Excerpt

◆ ◆ ◆ ◆ ◆

Skip to content

Chat Completions

The gateway exposes:

POST /v1/chat/completions

All requests require:

Authorization: Bearer gw_<token-id>_<random-secret>
{
"messages": [
{ "role": "user", "content": "Write a short project summary." }
],
"stream": false,
"temperature": 0.5,
"max_tokens": 256,
"system": "Answer clearly and concisely."
}

Validation rules:

  • messages is required and must contain at least one message.
  • Message role must be user or assistant.
  • Message content must be a non-empty string.
  • Extra top-level fields are rejected.
  • stream defaults to false.
  • temperature can be omitted, null, or a number from 0.0 to 2.0.
  • max_tokens can be omitted, null, or an integer greater than 0.
  • system can be omitted, null, or a non-empty string.

Pass routing metadata in the metadata header as a JSON object with string keys and string values:

metadata: {"task-type":"summarization"}

The gateway uses this object to match routing rules.

Terminal window
curl https://gateway.example.com/v1/chat/completions \
-H 'Authorization: Bearer gw_token-id_token-secret' \
-H 'Content-Type: application/json' \
-H 'metadata: {"task-type":"summarization"}' \
-d '{
"messages": [
{ "role": "user", "content": "Write a short project summary." }
],
"stream": false,
"temperature": 0.5,
"max_tokens": 256
}'
{
"messages": [
{ "role": "user", "content": "Write a short project summary." }
],
"stream": true
}

When stream is true, Mantis returns text chunks as they are received from the model provider.

The load balancer health endpoint is public:

GET /health

It returns:

{"status":"ok"}

◆ ◆ ◆ ◆ ◆

Supplied data

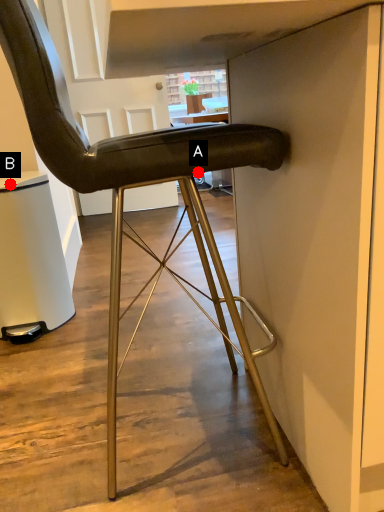
Question: Two points are circled on the image, labeled by A and B beside each circle. Which point is closer to the camera taking this photo?

Choices:
 (A) A is closer
 (B) B is closer

Answer: (A)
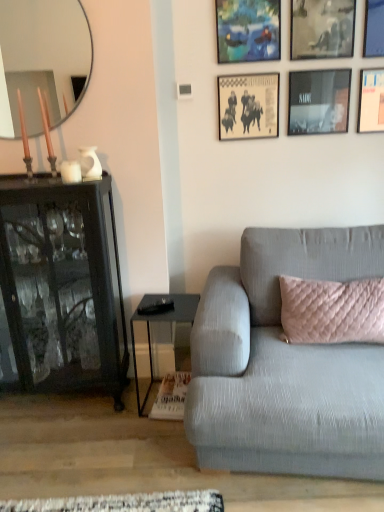
At what (x,y) coordinates should I click in order to perform the action: click on free spot in front of black glass cabinet at left. Please return your answer as a coordinate pair (x, y). Looking at the image, I should click on (54, 455).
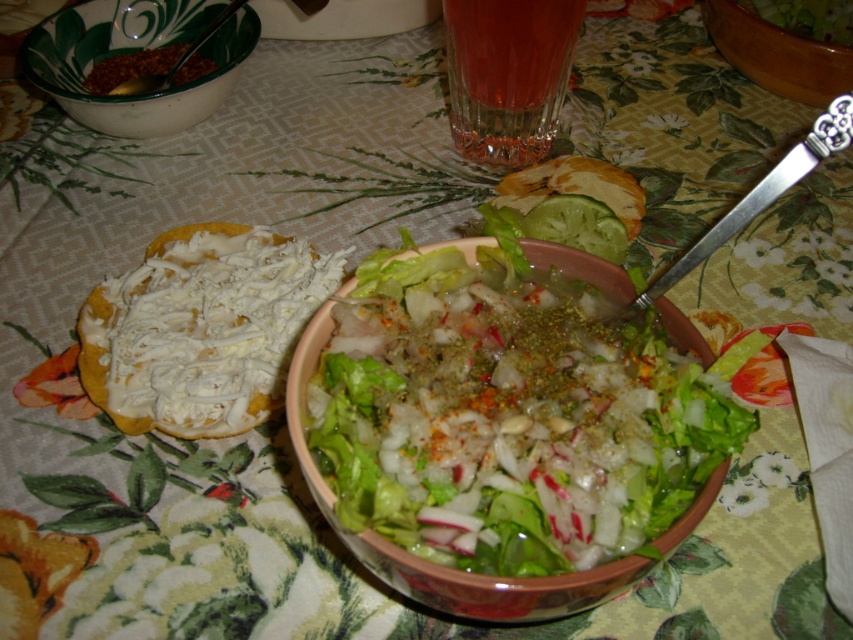
Question: Is fresh green salad at center below green ceramic bowl at upper left?

Choices:
 (A) yes
 (B) no

Answer: (A)

Question: Among these objects, which one is nearest to the camera?

Choices:
 (A) translucent glass at upper center
 (B) fresh green salad at center
 (C) green ceramic bowl at upper left
 (D) silver metallic knife at upper right

Answer: (B)

Question: Can you confirm if green ceramic bowl at upper left is positioned below wooden bowl at upper right?

Choices:
 (A) yes
 (B) no

Answer: (A)

Question: Which point is closer to the camera taking this photo?

Choices:
 (A) (483, 58)
 (B) (749, 77)

Answer: (A)

Question: Which of the following is the closest to the observer?

Choices:
 (A) (486, 97)
 (B) (688, 259)

Answer: (B)

Question: Is green ceramic bowl at upper left thinner than silver metallic knife at upper right?

Choices:
 (A) yes
 (B) no

Answer: (B)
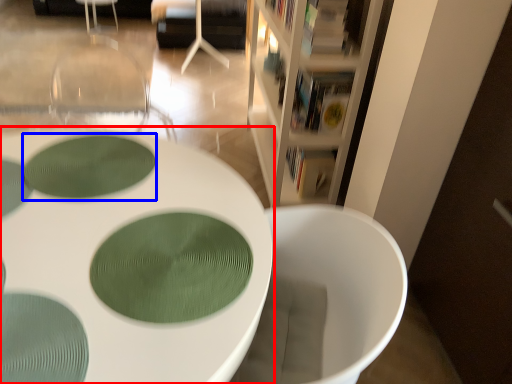
Question: Which object is further to the camera taking this photo, table (highlighted by a red box) or oval (highlighted by a blue box)?

Choices:
 (A) table
 (B) oval

Answer: (B)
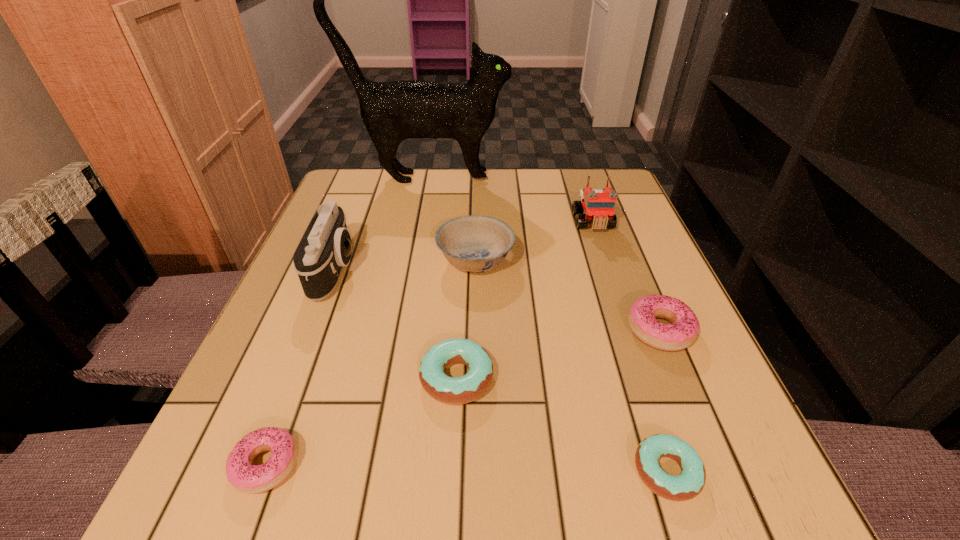
The height and width of the screenshot is (540, 960). Find the location of `vacant area situated 0.090m on the right of the second doughnut from left to right`. vacant area situated 0.090m on the right of the second doughnut from left to right is located at coordinates (548, 378).

Find the location of a particular element. The height and width of the screenshot is (540, 960). vacant area located 0.240m on the back of the nearer pink doughnut is located at coordinates (322, 316).

In order to click on vacant space located 0.210m on the left of the shortest doughnut in this screenshot , I will do `click(480, 471)`.

Where is `cat located in the far edge section of the desktop`? Image resolution: width=960 pixels, height=540 pixels. cat located in the far edge section of the desktop is located at coordinates (393, 111).

This screenshot has width=960, height=540. Identify the location of Lego that is positioned at the far edge. (599, 205).

Where is `cat that is positioned at the left edge`? cat that is positioned at the left edge is located at coordinates (393, 111).

This screenshot has height=540, width=960. Identify the location of camera situated at the left edge. (325, 247).

The height and width of the screenshot is (540, 960). I want to click on doughnut that is at the left edge, so click(252, 479).

What are the coordinates of `Lego that is at the right edge` in the screenshot? It's located at (599, 205).

This screenshot has width=960, height=540. Find the location of `object that is at the far left corner`. object that is at the far left corner is located at coordinates (393, 111).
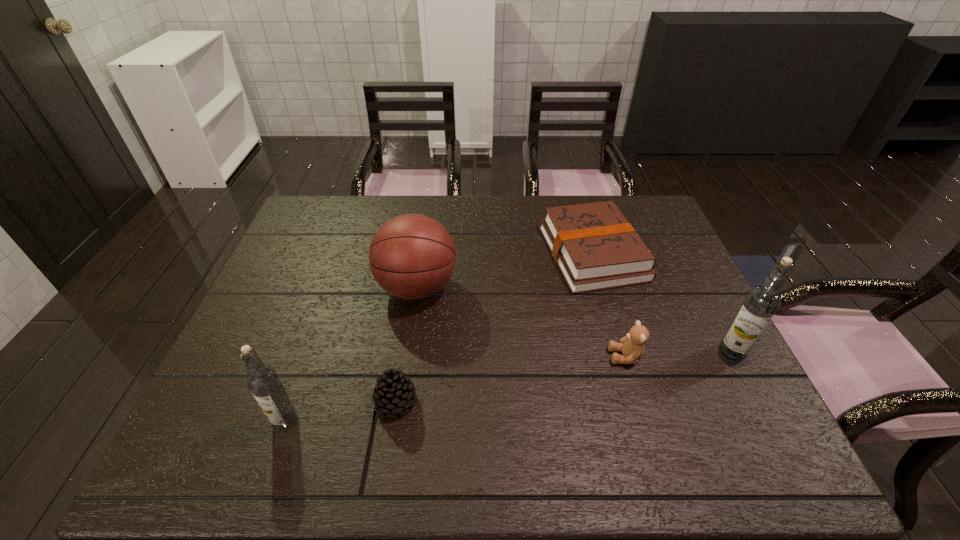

◆ ◆ ◆ ◆ ◆

Task set
- a) Answer these questions from the Chat Completions page above:
(i) What range of numbers is allowed for temperature?
(ii) Which two values may a message role take?
(iii) What does the public health endpoint return?
- b) Translate this sentence from the Chat Completions page into German: "When stream is true, Mantis returns text chunks as they are received from the model provider."
- c) Reproduce the Chat Completions page from "Authorization: Bearer gw_<token-id>_<random-secret>" up to and including "least one message.", character for character.

Correct answers
- a)
(i) A number from 0.0 to 2.0.
(ii) user or assistant.
(iii) {"status":"ok"}

- b) Wenn stream auf true gesetzt ist, gibt Mantis Textblöcke zurück, sobald sie vom Modellanbieter empfangen werden.

- c)
Authorization: Bearer gw_<token-id>_<random-secret>
{
"messages": [
{ "role": "user", "content": "Write a short project summary." }
],
"stream": false,
"temperature": 0.5,
"max_tokens": 256,
"system": "Answer clearly and concisely."
}

Validation rules:

  • messages is required and must contain at least one message.